PROBLEM REQUIREMENTS: The answer must consist of every line from the entries that holds the word "shrub".

=== STORED DATA ===

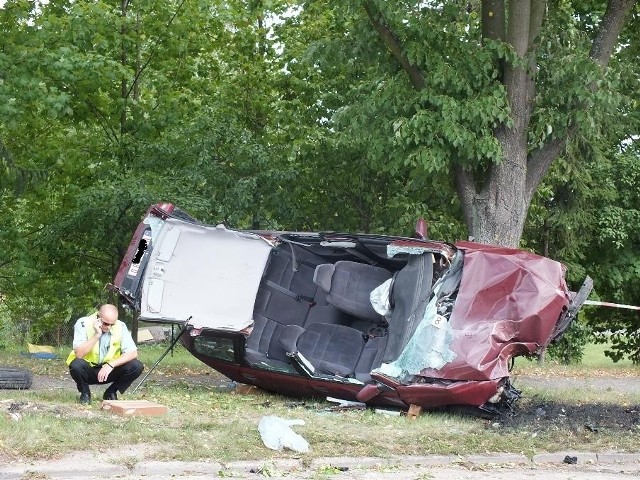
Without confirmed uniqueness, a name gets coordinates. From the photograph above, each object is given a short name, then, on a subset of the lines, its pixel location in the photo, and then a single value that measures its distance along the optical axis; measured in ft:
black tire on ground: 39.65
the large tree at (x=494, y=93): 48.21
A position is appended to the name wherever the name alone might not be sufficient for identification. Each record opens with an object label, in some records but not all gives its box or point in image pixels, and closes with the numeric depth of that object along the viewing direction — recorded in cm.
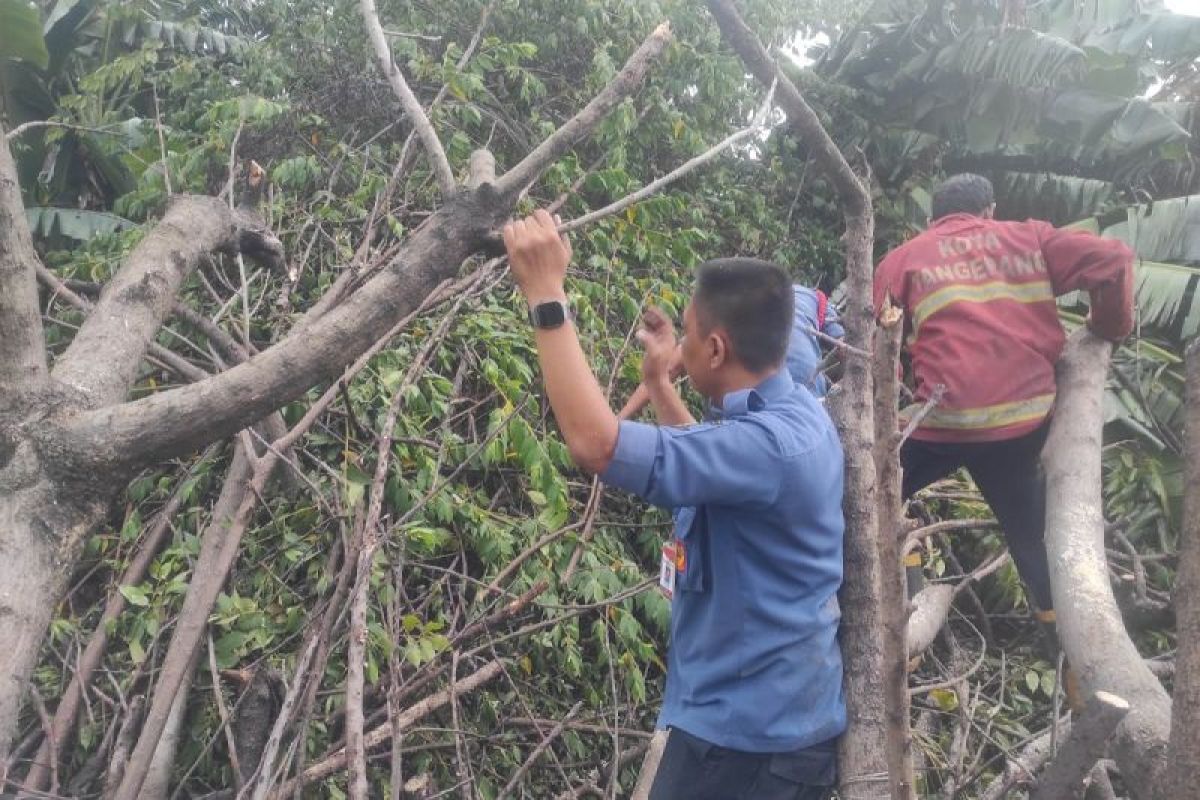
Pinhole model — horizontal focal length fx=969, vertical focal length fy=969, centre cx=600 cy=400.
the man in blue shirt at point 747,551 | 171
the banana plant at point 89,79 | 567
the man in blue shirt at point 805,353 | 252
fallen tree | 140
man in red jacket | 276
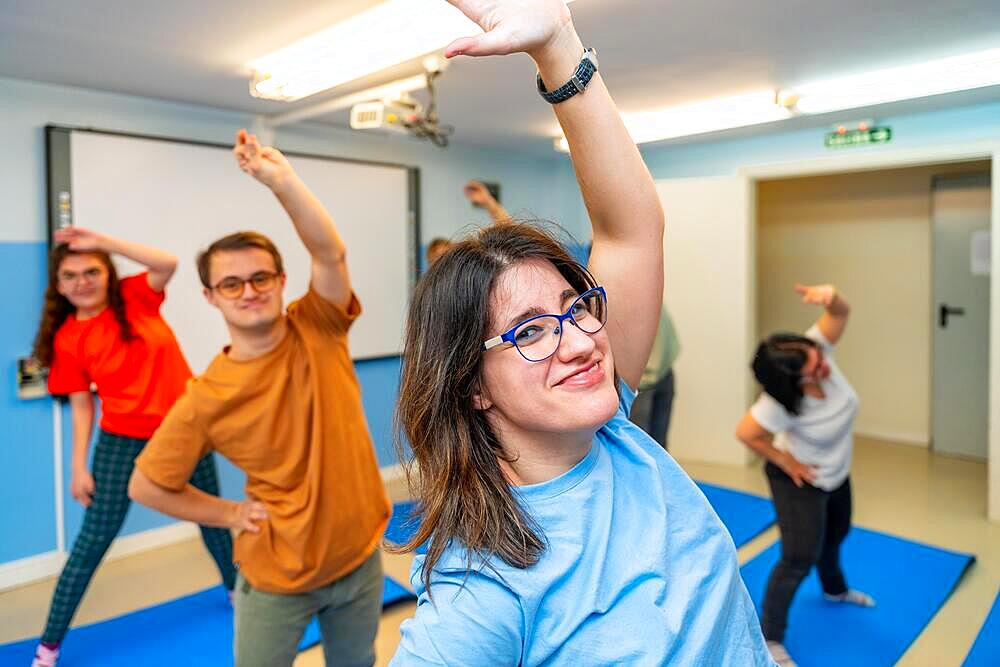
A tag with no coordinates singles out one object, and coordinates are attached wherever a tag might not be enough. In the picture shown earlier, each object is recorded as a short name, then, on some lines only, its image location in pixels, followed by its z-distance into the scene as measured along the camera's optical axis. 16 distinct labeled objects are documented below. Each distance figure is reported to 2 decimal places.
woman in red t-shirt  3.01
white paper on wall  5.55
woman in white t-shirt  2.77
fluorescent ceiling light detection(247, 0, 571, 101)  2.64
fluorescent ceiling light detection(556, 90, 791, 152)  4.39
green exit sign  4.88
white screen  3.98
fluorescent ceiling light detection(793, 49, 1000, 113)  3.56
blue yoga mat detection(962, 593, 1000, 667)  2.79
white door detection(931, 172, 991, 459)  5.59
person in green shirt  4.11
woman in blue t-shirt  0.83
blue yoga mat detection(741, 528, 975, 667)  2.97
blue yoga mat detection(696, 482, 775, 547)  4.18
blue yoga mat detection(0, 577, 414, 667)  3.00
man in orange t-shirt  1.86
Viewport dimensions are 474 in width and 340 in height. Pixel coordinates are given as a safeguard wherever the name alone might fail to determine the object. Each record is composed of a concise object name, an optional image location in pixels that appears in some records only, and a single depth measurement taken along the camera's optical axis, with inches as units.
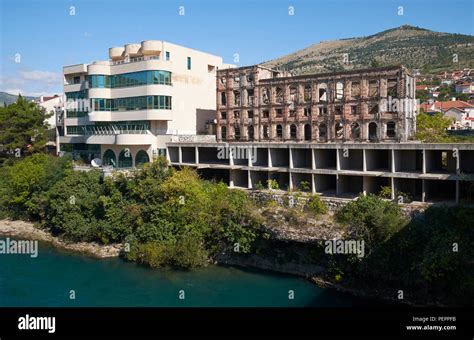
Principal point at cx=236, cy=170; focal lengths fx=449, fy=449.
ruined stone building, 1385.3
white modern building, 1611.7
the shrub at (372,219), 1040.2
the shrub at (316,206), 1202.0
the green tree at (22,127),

===

WRITTEN SOLUTION:
the shrub at (372,219), 1040.2
the shrub at (316,206), 1202.0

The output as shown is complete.